Hannah the Pet Society, a "pet-leasing" company that opened in 2010, basically has pets for rent, so that people can learn the joys of having pets without the cost, and without the anxiety and anguish that can come with ill health, or having to find it a new home. Hannah purports to provide all of a pet's monthly food and veterinary care for a flat fee, which sounds like a bargain for people who otherwise can't afford to have a pet. According to their website, they provide all veterinary care, all food, and other supplies, and even training and support for their "pet parents." The vet care supposedly includes routine, preventative, and emergency care, along with worming and other anti-parasitic treatments, dental treatments, and more. The food is "wholesome and all natural," and delivered to your door every six to eight weeks.

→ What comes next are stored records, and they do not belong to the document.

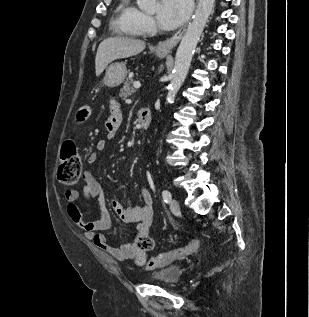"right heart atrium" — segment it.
Wrapping results in <instances>:
<instances>
[{"mask_svg":"<svg viewBox=\"0 0 309 317\" xmlns=\"http://www.w3.org/2000/svg\"><path fill=\"white\" fill-rule=\"evenodd\" d=\"M139 25L142 29H152L154 27L153 18L145 13H141L139 18Z\"/></svg>","mask_w":309,"mask_h":317,"instance_id":"obj_1","label":"right heart atrium"}]
</instances>
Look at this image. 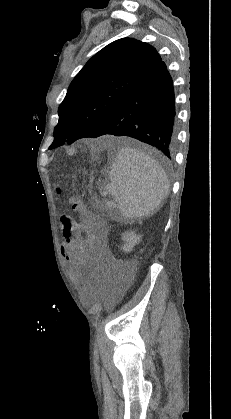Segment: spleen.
Instances as JSON below:
<instances>
[{
  "label": "spleen",
  "mask_w": 231,
  "mask_h": 419,
  "mask_svg": "<svg viewBox=\"0 0 231 419\" xmlns=\"http://www.w3.org/2000/svg\"><path fill=\"white\" fill-rule=\"evenodd\" d=\"M108 176L110 183L104 190L114 202H107V207L119 209L125 218L153 214L169 192L167 175L159 163L130 147L117 151Z\"/></svg>",
  "instance_id": "3e777b00"
}]
</instances>
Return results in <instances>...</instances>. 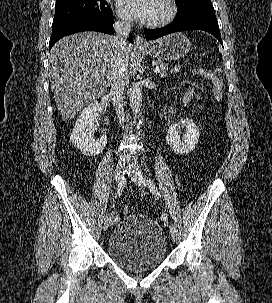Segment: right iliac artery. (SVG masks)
I'll return each mask as SVG.
<instances>
[{"label":"right iliac artery","mask_w":272,"mask_h":303,"mask_svg":"<svg viewBox=\"0 0 272 303\" xmlns=\"http://www.w3.org/2000/svg\"><path fill=\"white\" fill-rule=\"evenodd\" d=\"M123 188H124V186H123V181H122L118 184V187H117V190H116V193H115V198L119 197L122 194ZM109 214H110L109 210H106L105 213H103V218H102L103 221H105V222L108 221V219H109L108 215Z\"/></svg>","instance_id":"right-iliac-artery-1"}]
</instances>
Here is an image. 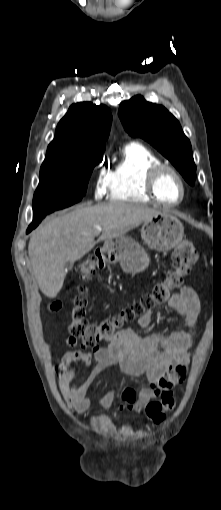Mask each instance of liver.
<instances>
[{"label": "liver", "mask_w": 221, "mask_h": 510, "mask_svg": "<svg viewBox=\"0 0 221 510\" xmlns=\"http://www.w3.org/2000/svg\"><path fill=\"white\" fill-rule=\"evenodd\" d=\"M161 212L143 205L110 202L47 219L32 234L28 254L30 268L41 292L55 298L66 276L65 264H74L98 241L125 235ZM101 228V231L98 229Z\"/></svg>", "instance_id": "liver-1"}]
</instances>
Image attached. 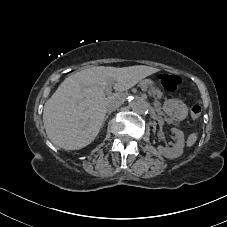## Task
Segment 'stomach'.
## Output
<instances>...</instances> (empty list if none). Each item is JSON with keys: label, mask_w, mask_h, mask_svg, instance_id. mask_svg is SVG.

The training they provide for both pets and pet parents, plus their computer matching system, are intended to help people and pets learn to get along and develop the ideal relationship so that the pets stay in their homes.
Sounds like a dream, doesn't it? Somebody out there finally figured out how to take the guesswork and challenges out of choosing and caring for pets, and that can only lead to good, right? Not so fast. According to "Oregon Live," "renting" a pet includes signing a contract, as well as termination fees. Depending on the animal's age, you might have to sign on for a time commitment, after which you have the option of buying out of your contract, a cost that can reach upwards of $600.

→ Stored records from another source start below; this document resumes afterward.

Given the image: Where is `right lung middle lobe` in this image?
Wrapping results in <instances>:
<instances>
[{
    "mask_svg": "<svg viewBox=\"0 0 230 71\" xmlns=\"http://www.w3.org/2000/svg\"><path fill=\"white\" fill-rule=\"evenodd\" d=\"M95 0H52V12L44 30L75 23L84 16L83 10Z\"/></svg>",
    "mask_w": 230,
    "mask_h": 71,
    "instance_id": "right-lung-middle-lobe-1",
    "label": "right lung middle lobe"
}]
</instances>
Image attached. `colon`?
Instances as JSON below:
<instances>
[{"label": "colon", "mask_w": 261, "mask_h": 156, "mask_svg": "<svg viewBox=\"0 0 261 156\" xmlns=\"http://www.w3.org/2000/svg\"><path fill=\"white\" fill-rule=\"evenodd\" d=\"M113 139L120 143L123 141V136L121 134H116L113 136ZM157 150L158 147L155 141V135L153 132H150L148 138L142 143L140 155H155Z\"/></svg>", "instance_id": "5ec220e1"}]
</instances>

If your pet gets sick, you can't take it to the vet of your choice; you have to see one of their vets. Furthermore, you have no say in the animal's care, so you get all of the worry and angst, and have none of the decision-making abilities. In other words, you, the pet parent, might want to simply go with the vet's recommendations for treatment, but Hannah may decide otherwise, and stick you with the burden of actually carrying out a possibly less effective--or altogether ineffective--treatment.
On Sept. 11, 2013, a story appeared on "Wilamette Week," a website dedicated to politics, news, and talking about what to do around Wilamette, Ore., about Hannah's controversial use of an animal care loophole that allows farmers and ranchers to provide some veterinary care on their own, so long as it's carried out humanely. According to executive director Lori Makinen of the Oregon Veterinary Medical Examining Board, this law was never intended to cover pets. Her ability to oversee Hannah is, in her words, "nonexistent."

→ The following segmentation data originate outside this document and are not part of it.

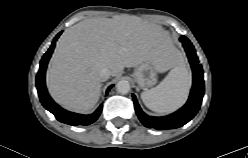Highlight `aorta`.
Segmentation results:
<instances>
[{
    "label": "aorta",
    "mask_w": 248,
    "mask_h": 158,
    "mask_svg": "<svg viewBox=\"0 0 248 158\" xmlns=\"http://www.w3.org/2000/svg\"><path fill=\"white\" fill-rule=\"evenodd\" d=\"M130 83L126 80H121L116 84L117 92L127 94L130 91Z\"/></svg>",
    "instance_id": "762f6f07"
}]
</instances>
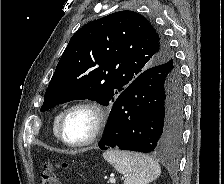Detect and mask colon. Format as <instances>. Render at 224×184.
I'll list each match as a JSON object with an SVG mask.
<instances>
[{
  "instance_id": "5ec220e1",
  "label": "colon",
  "mask_w": 224,
  "mask_h": 184,
  "mask_svg": "<svg viewBox=\"0 0 224 184\" xmlns=\"http://www.w3.org/2000/svg\"><path fill=\"white\" fill-rule=\"evenodd\" d=\"M67 169V163H62L60 165L45 164L40 172V184H60L59 171Z\"/></svg>"
}]
</instances>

Hannah has also seen veterinary clinics stop doing business with them, as they feel Hannah's practices are not always in the best interests of their pets. Some of Hannah's own clinics don't even have the necessary equipment, such as an ultrasound machine, to conduct diagnostic tests.
Then there's the fact that it's leasing pets, instead of adopting or buying them outright. So if you and your pet aren't a good match, you can bring them back and they'll find another home for it. Of course, on the surface that may sound better than a shelter, but it isn't. This kind of thing is traumatic for both the family and the pet. Dogs and cats can bond very quickly with their people, and suddenly being given up to go home with a new set of strangers, to a new unfamiliar home with new unfamiliar scents, sights and sounds isn't healthy.
The whole concept is bad for pets and for people, and appears geared more toward profiting off of treating pets like products, rather than like companions, friends, members of families, indeed, like the actual living creatures that they are. If you want to get a pet, do it the right way. Adopt. Don't "rent" from a company that has neither the pet's best interests, nor your best interests, at heart.